New year, new Service Charge Code. The Royal Institution of Chartered Surveyors (RICS) will be publishing a revised edition of the Code of Practice on Service Charges in commercial property (the Code) later this year. At this stage a consultation draft of the proposed revised edition has been issued and the RICS invited comments on this draft by 21 January 2011. The purpose of the revision is to take on board criticism of the existing 2006 Code which is designed primarily for larger properties.
Much of the existing Code will remain unchanged. The most significant and practical proposed changes to the 'Core Principles' of the Code are set out below.
The 2011 Code introduces the requirement that services should now represent 'appropriate' value for money. Although the term 'appropriate' is not defined, the 2011 Code recommends that services are appropriate to the location, use and character of the property. The 2011 Code goes on to require that competitive quotes are obtained or that costs are benchmarked.
A key principle of the 2011 Code is that property owners should not profit from the supply of services. This means that the amount recovered by an owner is limited to the proper and actual cost incurred in the provision or supply of services.
In addition, the 2011 Code imposes the following practical changes in relation to the service charge report:
- it should include details of the terms of the management contract and state whether it was competitively tendered; and
- it should include an apportionment schedule and any new leases should be drafted so as to allow future flexibility over the method of apportionment.
The main change in the 2011 Code is the suggestion that managers of commercial premises consult occupiers about the level of services that are appropriate, even if the lease is silent on this. In addition, the owner or manager of the property needs to set out clear policies as to how the service charge will be managed.
The 2011 Code also requires timely and regular communication and consultation between managers and occupiers to encourage good working relationships and understanding with regard to the provision and cost of services. It recommends that managers issue budgets to occupiers at least one month prior to the start of the service charge year and issue detailed statements of actual expenditure together with accounting policies and explanatory text within four months of the service charge year end.
New leases and lease renewals
Notwithstanding the O'May principles, the 2011 Code recommends that owners, occupiers and solicitors ensure that any lease renewal under the 1954 Act reflects the 2011 Code.
Financial controls and competencies
The 2011 Code sets out the auditing standards to be observed in preparing service charge accounts and requires that an auditing professional is used to prepare the accounts. Compliance with this standard may affect the cost of management.
The 2011 Code also introduces an obligation on managers, when issuing accounts or certifying expenditure, to act in a non-partisan spirit. Owners and managers are to operate separate interest bearing accounts for occupier on-account payments and all interest earned will be credited to the service charge account.
There is now also an obligation to use the industry standard cost headings in the accounts and reports. The 2006 Code only advised that these cost headings be used.

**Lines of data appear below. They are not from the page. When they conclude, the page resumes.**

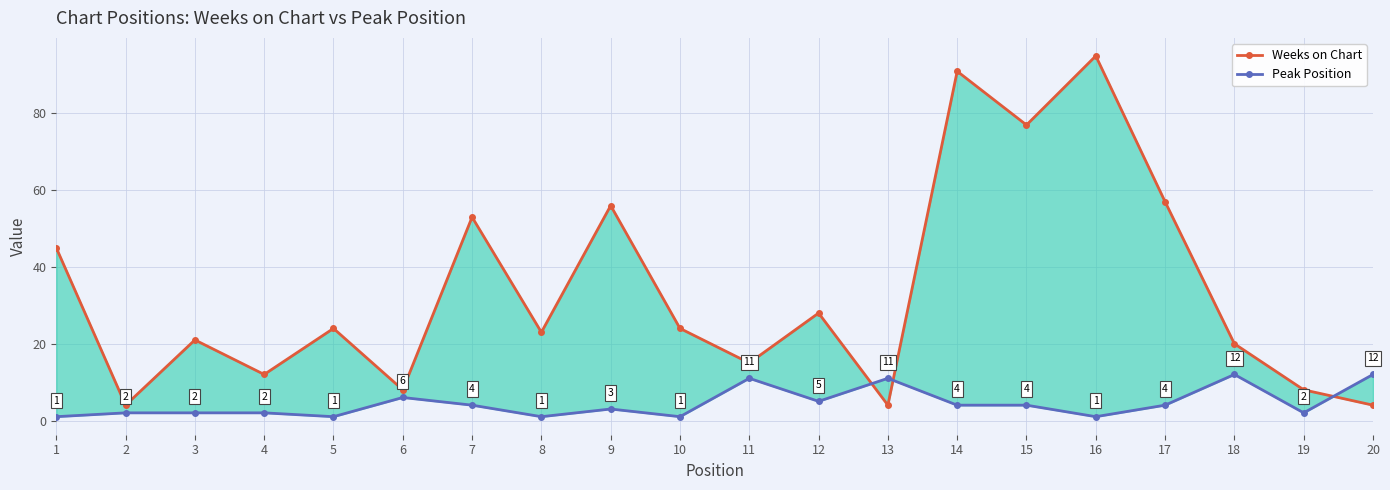

What is the value of the Weeks on Chart point at the 14th from the left?

91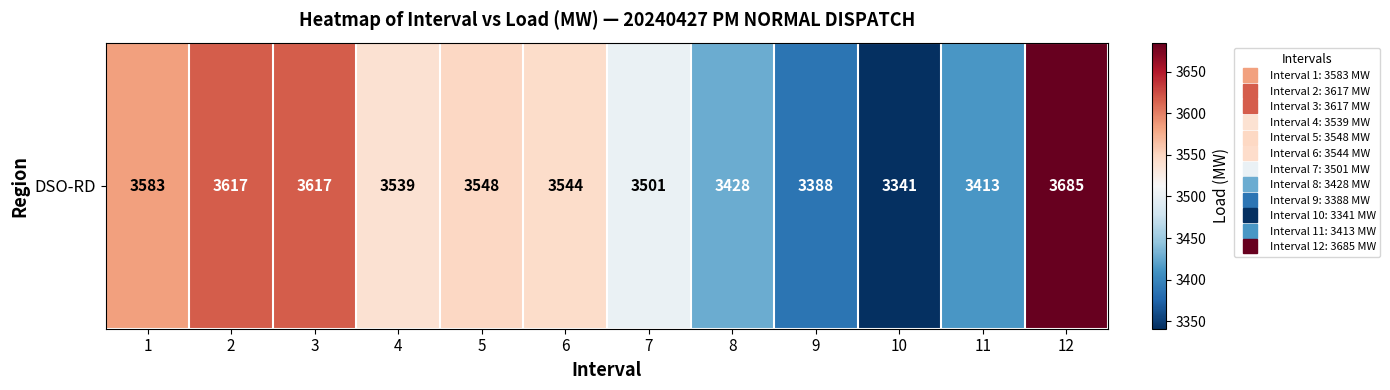

At which category does the chart reach its peak across all series?

12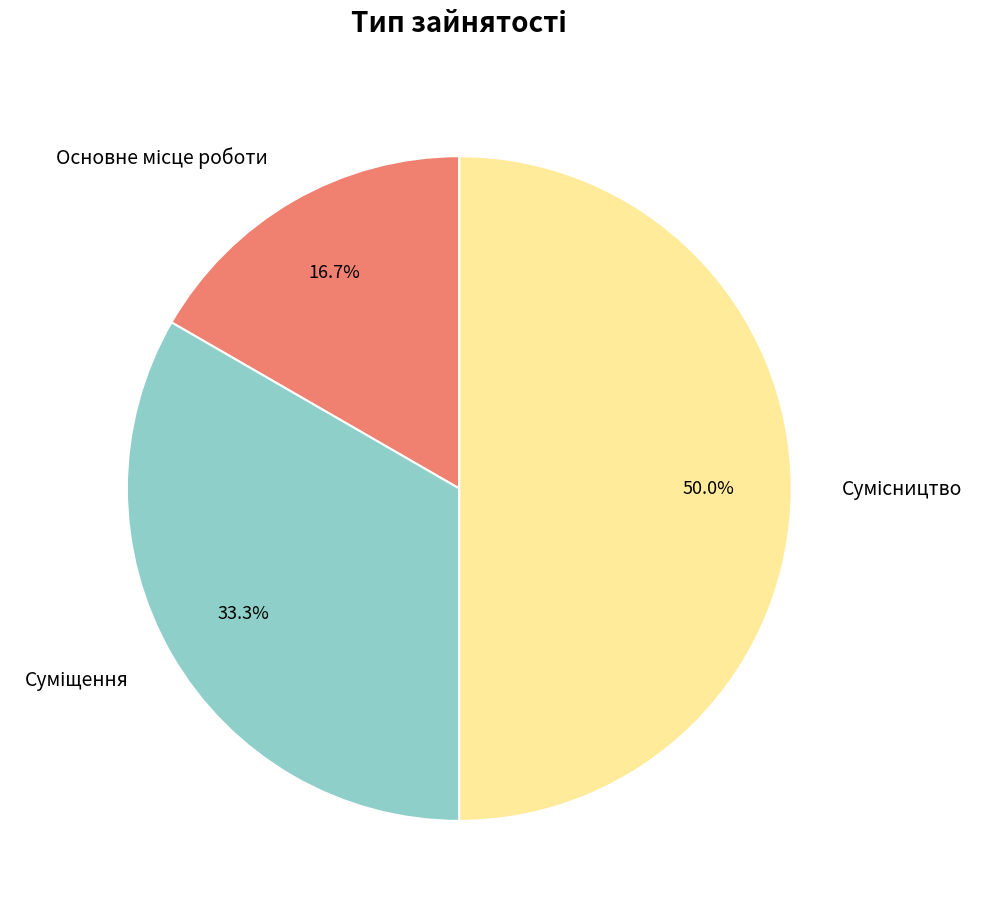

Rank the categories by value from lowest to highest.

Основне місце роботи, Суміщення, Сумісництво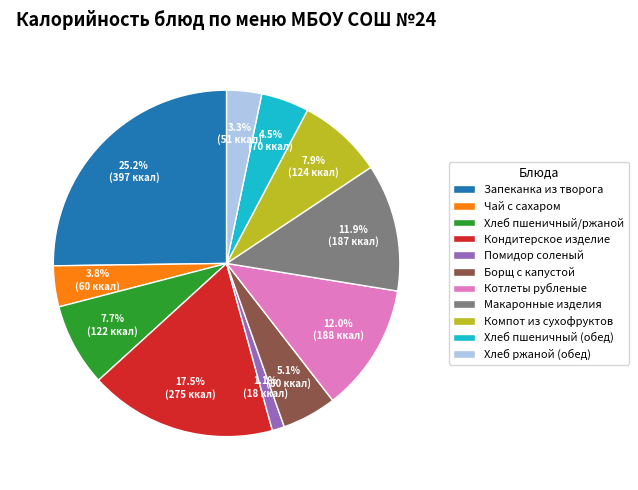

How many slices are in this pie chart?

11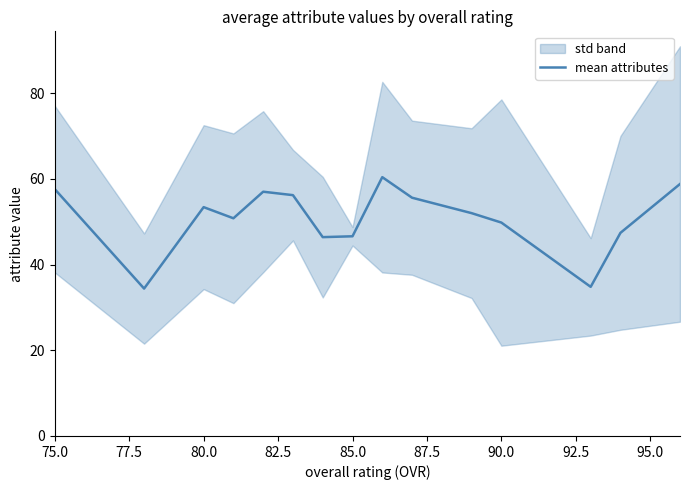

Is it true that mean attributes equals 53.4 at 80.0?

True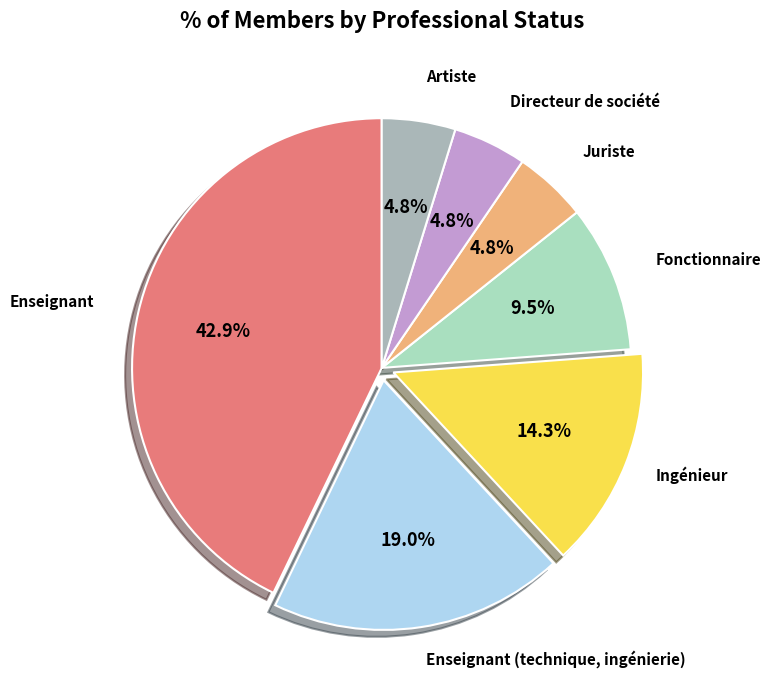

Does any single category account for the majority?

No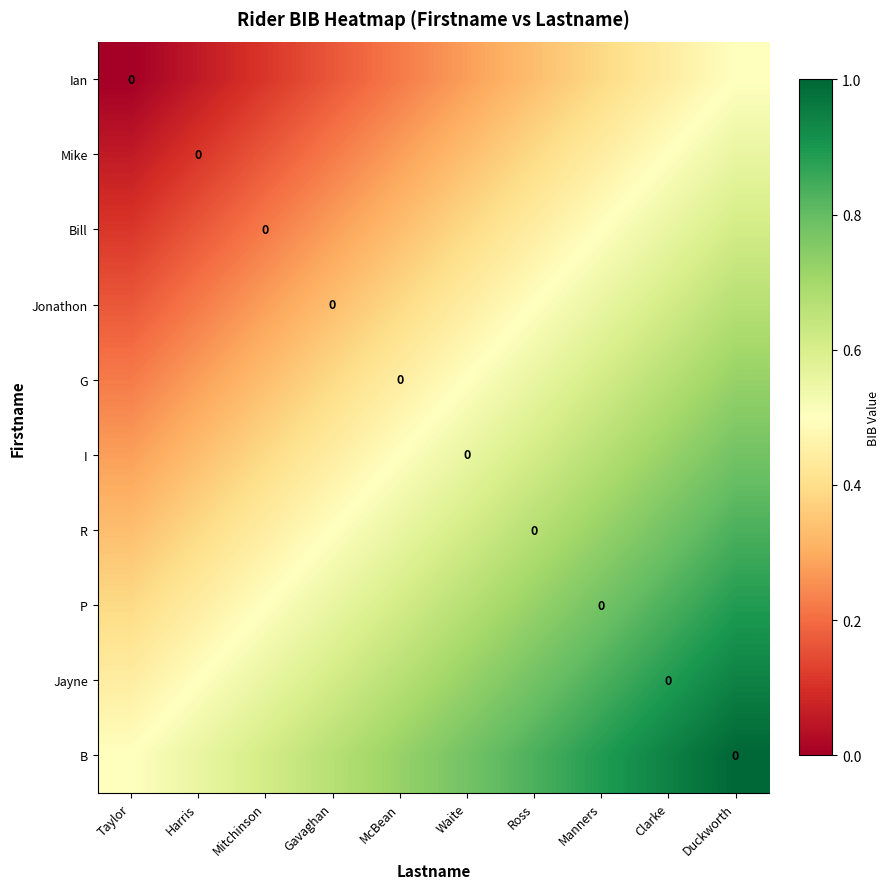

Between Taylor and Duckworth, which is larger?

Duckworth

The 2011 Code recommends that all leases provide for the use of Alternative Dispute Resolution (ADR) to settle disputes relating to the service charge. The 2011 Code also encourages the parties to choose ADR even if the lease does not require them to do so.
This is brand new. The 2011 Code makes reference to new 'Green Clauses' that are being included in many new leases to deal with sustainability issues. The 2011 Code:
- advocates that sustainability and improved environmental performance should be taken into account when carrying out any cost-benefit analysis of improvement costs above the normal costs of repair;
- requires a fair and reasonable approach to apportioning the costs of works that improve the environmental performance of the property or its sustainability;
- permits restrictions on work that adversely affects environmental performance of the property. This could restrict the services provided or repairs carried out and could equally apply to alterations that any occupier proposes.
However, having made reference to sustainability, the draft Code gives little guidance as to what to do other than to create a talking shop.
The new draft refers to mixed use schemes. A different code applies to residential leases and mixed use schemes are increasingly common but the 2011 Code falls short of reconciling the two schemes.
The 2011 Code aims to improve general standards and promote best practice, uniformity, fairness and transparency in the management and administration of service charges in commercial property. It also seeks to reduce the causes of disputes and give guidance on resolving disputes. However, the language of the 2011 Code is often ambiguous with no definition given for some of the key terms, which may defeat many of its main objectives.
Only time will tell whether the cost of implementing a process which requires 'best practice' will in the long run prove more costly than a 'quick and dirty' solution.